Physically located in New Jersey, the new Lenovo built supercomputer includes 80 new NVIDIA H100 Tensor Core GPUs, connected with NVIDIA’s Quantum 200Gb/s InfiniBand network and installed in standard data center racks. The supercomputer utilizes Lenovo’s ThinkSystem SR670 V2, a server designed for traditional data centers and is therefore available to more researchers:

“As a world leader in supercomputing, Lenovo is committed to making the same Exascale-ready technologies available for users of all sizes and across all industries,” said Kirk Skaugen, Executive Vice President, Lenovo Group and President of Infrastructure Solutions Group. “Our collaboration with Flatiron and NVIDIA demonstrates a pivotal milestone in enabling supercomputing technology at nearly any scale and supporting smarter technology for all.”

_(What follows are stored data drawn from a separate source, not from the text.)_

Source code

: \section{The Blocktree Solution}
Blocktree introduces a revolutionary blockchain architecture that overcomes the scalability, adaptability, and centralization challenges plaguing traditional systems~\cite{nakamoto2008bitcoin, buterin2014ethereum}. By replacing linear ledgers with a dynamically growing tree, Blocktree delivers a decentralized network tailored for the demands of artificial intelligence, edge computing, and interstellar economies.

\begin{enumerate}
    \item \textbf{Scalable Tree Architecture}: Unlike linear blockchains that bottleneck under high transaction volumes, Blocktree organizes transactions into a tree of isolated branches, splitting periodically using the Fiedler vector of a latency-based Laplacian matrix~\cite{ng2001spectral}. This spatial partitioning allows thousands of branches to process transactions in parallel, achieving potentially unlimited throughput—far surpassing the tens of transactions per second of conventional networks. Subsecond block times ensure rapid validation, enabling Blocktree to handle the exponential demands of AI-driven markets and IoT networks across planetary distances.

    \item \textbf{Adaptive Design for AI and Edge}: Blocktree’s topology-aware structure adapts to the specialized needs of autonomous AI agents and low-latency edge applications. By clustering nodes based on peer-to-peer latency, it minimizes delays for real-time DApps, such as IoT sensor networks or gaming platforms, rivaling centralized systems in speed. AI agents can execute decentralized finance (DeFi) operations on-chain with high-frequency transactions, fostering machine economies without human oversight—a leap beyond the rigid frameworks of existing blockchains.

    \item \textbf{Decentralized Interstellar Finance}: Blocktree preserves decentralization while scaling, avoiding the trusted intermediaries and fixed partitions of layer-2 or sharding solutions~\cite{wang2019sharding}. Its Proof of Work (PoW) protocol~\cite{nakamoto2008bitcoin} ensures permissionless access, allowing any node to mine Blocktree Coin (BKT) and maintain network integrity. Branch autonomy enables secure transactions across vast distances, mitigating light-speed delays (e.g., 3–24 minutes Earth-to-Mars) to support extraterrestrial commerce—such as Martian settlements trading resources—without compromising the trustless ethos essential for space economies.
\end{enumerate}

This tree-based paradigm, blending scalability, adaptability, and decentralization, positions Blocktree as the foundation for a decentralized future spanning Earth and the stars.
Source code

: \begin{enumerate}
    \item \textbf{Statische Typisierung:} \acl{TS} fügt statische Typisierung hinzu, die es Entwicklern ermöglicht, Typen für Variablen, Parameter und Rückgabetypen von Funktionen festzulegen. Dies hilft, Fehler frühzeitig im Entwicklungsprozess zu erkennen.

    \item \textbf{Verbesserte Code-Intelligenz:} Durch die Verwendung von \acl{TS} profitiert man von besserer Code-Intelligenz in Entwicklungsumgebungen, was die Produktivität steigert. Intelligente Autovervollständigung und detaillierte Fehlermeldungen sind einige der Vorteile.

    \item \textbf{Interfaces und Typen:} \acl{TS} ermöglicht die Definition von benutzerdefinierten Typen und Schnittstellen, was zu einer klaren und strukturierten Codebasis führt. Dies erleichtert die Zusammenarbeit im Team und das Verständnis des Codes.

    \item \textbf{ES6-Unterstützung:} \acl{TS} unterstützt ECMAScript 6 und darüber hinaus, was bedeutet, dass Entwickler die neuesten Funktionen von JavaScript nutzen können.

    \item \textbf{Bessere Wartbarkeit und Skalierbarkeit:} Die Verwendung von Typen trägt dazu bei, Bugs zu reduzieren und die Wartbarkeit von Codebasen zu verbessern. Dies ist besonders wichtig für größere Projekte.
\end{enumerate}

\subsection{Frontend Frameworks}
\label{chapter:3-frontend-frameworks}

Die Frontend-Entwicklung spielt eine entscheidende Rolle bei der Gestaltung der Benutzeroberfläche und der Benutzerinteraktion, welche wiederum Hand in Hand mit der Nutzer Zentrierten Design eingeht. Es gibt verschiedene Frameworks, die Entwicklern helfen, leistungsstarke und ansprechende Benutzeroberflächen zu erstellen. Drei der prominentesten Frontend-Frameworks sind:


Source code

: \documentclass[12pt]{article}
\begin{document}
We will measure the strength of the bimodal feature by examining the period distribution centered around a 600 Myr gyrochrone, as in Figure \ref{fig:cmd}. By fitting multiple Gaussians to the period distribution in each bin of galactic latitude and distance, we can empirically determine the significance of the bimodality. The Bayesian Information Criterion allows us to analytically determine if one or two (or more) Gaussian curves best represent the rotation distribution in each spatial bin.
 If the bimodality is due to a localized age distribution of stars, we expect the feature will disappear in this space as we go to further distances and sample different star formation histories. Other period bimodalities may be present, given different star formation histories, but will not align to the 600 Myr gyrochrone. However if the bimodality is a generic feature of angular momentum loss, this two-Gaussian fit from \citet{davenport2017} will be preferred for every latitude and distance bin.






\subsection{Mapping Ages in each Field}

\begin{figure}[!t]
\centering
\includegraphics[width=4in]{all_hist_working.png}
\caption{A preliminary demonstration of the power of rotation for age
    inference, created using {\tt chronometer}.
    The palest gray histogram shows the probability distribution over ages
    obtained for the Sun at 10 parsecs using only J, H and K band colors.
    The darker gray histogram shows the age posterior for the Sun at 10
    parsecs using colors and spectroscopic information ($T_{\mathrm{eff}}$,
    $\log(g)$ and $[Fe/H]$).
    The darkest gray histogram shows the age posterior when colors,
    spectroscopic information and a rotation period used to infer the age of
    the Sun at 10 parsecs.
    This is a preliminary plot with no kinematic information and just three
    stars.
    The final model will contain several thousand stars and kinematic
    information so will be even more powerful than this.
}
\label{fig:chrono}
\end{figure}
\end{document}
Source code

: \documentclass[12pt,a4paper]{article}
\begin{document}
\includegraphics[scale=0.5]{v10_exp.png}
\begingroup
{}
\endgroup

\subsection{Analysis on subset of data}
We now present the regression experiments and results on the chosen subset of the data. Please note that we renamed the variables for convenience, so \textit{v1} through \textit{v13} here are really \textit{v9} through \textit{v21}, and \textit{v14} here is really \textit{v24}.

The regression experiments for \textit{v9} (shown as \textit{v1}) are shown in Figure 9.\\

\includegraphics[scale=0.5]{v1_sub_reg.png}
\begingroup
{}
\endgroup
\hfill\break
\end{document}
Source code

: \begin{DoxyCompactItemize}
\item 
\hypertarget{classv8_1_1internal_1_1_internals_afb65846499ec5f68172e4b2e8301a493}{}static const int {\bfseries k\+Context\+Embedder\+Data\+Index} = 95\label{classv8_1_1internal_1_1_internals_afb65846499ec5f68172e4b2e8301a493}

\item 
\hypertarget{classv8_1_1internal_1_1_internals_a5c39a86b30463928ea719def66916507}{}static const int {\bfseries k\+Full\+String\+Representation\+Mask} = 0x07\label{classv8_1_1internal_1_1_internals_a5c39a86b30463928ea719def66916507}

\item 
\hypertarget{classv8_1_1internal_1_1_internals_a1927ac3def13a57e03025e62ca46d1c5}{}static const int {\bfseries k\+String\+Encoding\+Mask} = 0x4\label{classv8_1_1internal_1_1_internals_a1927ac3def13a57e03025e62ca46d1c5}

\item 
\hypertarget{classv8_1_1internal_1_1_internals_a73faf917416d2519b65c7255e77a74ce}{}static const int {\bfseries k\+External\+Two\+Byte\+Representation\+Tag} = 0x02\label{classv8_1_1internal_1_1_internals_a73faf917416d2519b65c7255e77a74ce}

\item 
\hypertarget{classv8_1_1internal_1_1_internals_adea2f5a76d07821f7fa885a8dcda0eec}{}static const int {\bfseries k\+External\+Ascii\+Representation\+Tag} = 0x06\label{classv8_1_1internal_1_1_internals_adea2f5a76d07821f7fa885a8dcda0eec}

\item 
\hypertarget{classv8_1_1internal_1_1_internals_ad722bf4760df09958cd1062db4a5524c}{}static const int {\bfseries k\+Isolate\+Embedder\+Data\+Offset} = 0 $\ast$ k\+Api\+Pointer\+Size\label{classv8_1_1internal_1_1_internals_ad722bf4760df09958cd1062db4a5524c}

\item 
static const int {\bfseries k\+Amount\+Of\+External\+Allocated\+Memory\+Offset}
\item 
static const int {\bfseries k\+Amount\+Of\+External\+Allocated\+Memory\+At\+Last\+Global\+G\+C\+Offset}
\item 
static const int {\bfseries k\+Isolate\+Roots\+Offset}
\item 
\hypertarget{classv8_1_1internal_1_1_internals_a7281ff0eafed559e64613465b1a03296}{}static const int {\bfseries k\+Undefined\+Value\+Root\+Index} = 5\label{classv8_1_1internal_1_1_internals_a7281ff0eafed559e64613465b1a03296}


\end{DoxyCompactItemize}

The new Flatiron Institute supercomputer unseated the Frontier Test and Development System (TDS), located at Oak Ridge National Laboratory in Tennessee based on the power efficiency list:

“Frontier TDS set an extremely high bar on the June 2022 list at 62.684 billion FLOPS per watt, while the main Frontier system — which broke the exaFLOP (1 billion FLOPS) barrier and remains the fastest supercomputer in the world — checks in at 52.227 billion FLOPS per watt.”

The Flatiron Institute supercomputer is accessible to more users and groups because it utilizes commonly available systems, NVIDIA accelerated computing and InfiniBand networking which contribute to very high performance and efficiency standards:

“It only took a couple of people to load the system in. This kind of efficiency is now accessible to a lot more groups rather than just the largest supercomputing centers.”